WORK TO COMPLETE ->
**1)** According to the commentary on Israel's migrant policy, when did the civil war between northern and southern Sudan end?
**2)** Please return the passage of the commentary on Israel's migrant policy word for word, starting with "Given that Israel’s" and going on through "of returning home.".

--- START PAGE EXCERPT ---

Analysis from Israel
There are no grounds for viewing the southern Sudanese as true asylum-seekers.

Two months ago, I thought that Ehud Olmert had finally made the right decision about something. I should have known better.

When Olmert announced in late June that, henceforth, African migrants who infiltrated from Egypt would be sent back there, he explicitly declared that refugees from Darfur, but only Darfur, would be exempted from this policy. That enraged people such as Jerusalem Post columnist Larry Derfner, who argued that Israel should also take in other Africans, like the southern Sudanese.

Yet, in fact, the policy as stated made an eminently proper distinction between refugees in genuine need of asylum and economic migrants. The genocide in Darfur, which has thus far killed anywhere from 200,000 to 400,000 people (estimates vary widely) and displaced more than 2 million, shows no signs of abating; Darfurians cannot safely return to their own country and are thus textbook examples of genuine refugees.

In contrast, the civil war between northern and southern Sudan ended in January 2005, and refugees have since been returning to the south: According to the UN High Commissioner for Refugees, some 157,000 southern Sudanese refugees have thus far been voluntarily repatriated, and there have been no reports of them suffering violence or persecution.

CERTAINLY, the southern Sudanese suffered terribly during the 22-year civil war, which killed some two million people; one can therefore understand why many fear that the fragile peace will not hold, or are reluctant to return to devastated villages. But the fact remains that, so far, the peace has held and refugees are being successfully repatriated. Thus there are no grounds for viewing the southern Sudanese as genuine asylum-seekers.

Given that Israel’s capacity to absorb refugees is not unlimited, anyone who truly cares about human rights should support a policy of reserving this capacity for those in genuine need, like the Darfurians, rather than squandering it on those, like the southern Sudanese, who have the option of returning home.

Granted, Israel is nowhere near the limits of its absorption capacity now, but the pace of infiltrations has recently increased dramatically, from several dozen a month to several dozen a day; at this rate, some 15,000 Africans would enter from Egypt every year. Thus if Israel does not start making distinctions now, it is liable to find itself turning away genuine refugees later because it has already absorbed too many non-refugees – and once accepted, these non-refugees cannot then be forced to leave.

OLMERT’S DECLARED policy of accepting Darfurians only therefore made sense. There was only one problem: It turns out that he did not mean a word of it. On Sunday, Israel returned its first 48 infiltrators to Egypt. And according to the IDF, most were Darfurians.

Then, in response to the outcry by local human rights organizations, Olmert’s office explained that his pledge to accept Darfur refugees applied only to the approximately 500 who were already here. All new arrivals from Darfur would be promptly returned to Egypt.

This is unconscionable by any standard.

--- END PAGE EXCERPT ---
--- START DATA SECTION ---

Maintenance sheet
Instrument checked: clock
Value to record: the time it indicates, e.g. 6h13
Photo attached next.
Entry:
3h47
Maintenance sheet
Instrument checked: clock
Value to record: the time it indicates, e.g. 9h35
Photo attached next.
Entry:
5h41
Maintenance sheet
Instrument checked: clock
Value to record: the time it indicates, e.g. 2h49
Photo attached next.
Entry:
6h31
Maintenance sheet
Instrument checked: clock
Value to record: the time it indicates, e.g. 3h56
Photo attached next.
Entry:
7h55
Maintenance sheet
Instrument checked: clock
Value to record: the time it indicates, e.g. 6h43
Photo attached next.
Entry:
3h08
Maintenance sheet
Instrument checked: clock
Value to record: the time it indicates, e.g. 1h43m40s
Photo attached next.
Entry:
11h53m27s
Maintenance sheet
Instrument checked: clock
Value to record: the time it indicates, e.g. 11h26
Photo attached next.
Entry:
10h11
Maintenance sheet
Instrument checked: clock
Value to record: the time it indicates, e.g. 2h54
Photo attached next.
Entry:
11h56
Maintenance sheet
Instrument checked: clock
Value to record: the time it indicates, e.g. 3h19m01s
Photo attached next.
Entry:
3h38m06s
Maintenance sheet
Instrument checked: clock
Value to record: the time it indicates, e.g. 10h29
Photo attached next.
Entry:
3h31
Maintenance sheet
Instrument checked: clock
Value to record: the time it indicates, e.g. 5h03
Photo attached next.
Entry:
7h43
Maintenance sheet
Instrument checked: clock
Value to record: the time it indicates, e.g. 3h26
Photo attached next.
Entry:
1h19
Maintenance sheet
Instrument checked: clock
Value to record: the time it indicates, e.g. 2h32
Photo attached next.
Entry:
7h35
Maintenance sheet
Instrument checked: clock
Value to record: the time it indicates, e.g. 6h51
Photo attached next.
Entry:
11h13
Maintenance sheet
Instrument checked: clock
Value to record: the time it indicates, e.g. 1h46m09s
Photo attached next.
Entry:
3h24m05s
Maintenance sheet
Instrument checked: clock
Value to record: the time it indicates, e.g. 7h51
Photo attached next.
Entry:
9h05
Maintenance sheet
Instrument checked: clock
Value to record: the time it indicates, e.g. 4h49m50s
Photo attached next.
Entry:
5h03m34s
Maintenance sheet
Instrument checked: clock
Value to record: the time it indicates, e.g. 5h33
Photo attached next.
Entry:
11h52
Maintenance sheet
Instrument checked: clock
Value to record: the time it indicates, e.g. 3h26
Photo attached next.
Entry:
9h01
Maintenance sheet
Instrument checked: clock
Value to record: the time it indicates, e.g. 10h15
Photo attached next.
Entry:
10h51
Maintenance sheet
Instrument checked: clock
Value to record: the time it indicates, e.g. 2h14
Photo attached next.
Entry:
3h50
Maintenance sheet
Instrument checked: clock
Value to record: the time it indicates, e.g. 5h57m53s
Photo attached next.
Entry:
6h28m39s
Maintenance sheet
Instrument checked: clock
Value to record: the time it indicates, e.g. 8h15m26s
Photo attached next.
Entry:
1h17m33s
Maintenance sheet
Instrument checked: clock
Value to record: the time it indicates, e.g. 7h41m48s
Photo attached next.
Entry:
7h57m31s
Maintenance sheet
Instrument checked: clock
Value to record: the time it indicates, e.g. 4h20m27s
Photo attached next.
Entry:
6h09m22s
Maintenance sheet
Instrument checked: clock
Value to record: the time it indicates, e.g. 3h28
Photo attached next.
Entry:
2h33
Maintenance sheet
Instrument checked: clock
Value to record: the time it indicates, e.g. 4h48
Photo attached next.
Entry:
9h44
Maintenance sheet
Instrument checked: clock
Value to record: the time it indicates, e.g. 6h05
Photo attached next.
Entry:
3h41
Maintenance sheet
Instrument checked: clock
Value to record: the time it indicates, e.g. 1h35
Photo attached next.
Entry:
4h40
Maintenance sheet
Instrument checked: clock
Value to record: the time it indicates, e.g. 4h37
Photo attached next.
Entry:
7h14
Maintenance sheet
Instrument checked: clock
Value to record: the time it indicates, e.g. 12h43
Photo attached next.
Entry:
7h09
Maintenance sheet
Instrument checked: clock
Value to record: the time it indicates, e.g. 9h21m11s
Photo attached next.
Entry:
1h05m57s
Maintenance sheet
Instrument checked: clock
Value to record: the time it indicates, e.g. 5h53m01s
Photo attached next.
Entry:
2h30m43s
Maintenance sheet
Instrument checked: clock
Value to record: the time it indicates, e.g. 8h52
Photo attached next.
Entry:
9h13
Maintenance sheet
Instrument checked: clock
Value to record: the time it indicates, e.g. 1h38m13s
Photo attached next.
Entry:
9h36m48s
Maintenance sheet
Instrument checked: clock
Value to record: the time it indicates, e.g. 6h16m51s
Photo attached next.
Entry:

--- END DATA SECTION ---

EXERCISE RESULTS ->
**1)** January 2005

**2)**
Given that Israel’s capacity to absorb refugees is not unlimited, anyone who truly cares about human rights should support a policy of reserving this capacity for those in genuine need, like the Darfurians, rather than squandering it on those, like the southern Sudanese, who have the option of returning home.